**Exercise brief**
Give back all of the data exactly.

**Dataset extract**

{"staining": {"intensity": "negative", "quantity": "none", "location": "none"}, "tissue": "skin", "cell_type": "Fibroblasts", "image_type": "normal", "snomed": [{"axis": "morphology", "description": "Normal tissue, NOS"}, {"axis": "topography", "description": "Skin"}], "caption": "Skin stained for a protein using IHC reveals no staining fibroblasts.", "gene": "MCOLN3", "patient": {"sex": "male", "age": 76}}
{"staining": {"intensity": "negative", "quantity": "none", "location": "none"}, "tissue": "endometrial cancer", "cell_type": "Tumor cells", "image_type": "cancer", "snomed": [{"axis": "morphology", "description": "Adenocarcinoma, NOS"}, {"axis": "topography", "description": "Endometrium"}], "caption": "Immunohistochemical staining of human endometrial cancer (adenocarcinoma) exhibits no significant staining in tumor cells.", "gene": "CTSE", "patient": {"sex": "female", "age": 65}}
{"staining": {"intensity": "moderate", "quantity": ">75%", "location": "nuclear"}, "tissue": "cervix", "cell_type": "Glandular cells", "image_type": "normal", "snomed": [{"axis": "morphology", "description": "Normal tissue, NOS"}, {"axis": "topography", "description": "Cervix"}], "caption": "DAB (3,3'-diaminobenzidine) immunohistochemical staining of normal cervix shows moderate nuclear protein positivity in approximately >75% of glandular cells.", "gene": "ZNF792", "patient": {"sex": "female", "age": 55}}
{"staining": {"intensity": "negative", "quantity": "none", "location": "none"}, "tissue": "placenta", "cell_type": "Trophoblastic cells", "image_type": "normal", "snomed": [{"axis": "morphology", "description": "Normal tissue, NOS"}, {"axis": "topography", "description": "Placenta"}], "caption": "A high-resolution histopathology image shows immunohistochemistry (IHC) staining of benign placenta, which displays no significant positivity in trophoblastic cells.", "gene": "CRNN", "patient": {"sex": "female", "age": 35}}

**Answer to the exercise**
{"staining": {"intensity": "negative", "quantity": "none", "location": "none"}, "tissue": "skin", "cell_type": "Fibroblasts", "image_type": "normal", "snomed": [{"axis": "morphology", "description": "Normal tissue, NOS"}, {"axis": "topography", "description": "Skin"}], "caption": "Skin stained for a protein using IHC reveals no staining fibroblasts.", "gene": "MCOLN3", "patient": {"sex": "male", "age": 76}}
{"staining": {"intensity": "negative", "quantity": "none", "location": "none"}, "tissue": "endometrial cancer", "cell_type": "Tumor cells", "image_type": "cancer", "snomed": [{"axis": "morphology", "description": "Adenocarcinoma, NOS"}, {"axis": "topography", "description": "Endometrium"}], "caption": "Immunohistochemical staining of human endometrial cancer (adenocarcinoma) exhibits no significant staining in tumor cells.", "gene": "CTSE", "patient": {"sex": "female", "age": 65}}
{"staining": {"intensity": "moderate", "quantity": ">75%", "location": "nuclear"}, "tissue": "cervix", "cell_type": "Glandular cells", "image_type": "normal", "snomed": [{"axis": "morphology", "description": "Normal tissue, NOS"}, {"axis": "topography", "description": "Cervix"}], "caption": "DAB (3,3'-diaminobenzidine) immunohistochemical staining of normal cervix shows moderate nuclear protein positivity in approximately >75% of glandular cells.", "gene": "ZNF792", "patient": {"sex": "female", "age": 55}}
{"staining": {"intensity": "negative", "quantity": "none", "location": "none"}, "tissue": "placenta", "cell_type": "Trophoblastic cells", "image_type": "normal", "snomed": [{"axis": "morphology", "description": "Normal tissue, NOS"}, {"axis": "topography", "description": "Placenta"}], "caption": "A high-resolution histopathology image shows immunohistochemistry (IHC) staining of benign placenta, which displays no significant positivity in trophoblastic cells.", "gene": "CRNN", "patient": {"sex": "female", "age": 35}}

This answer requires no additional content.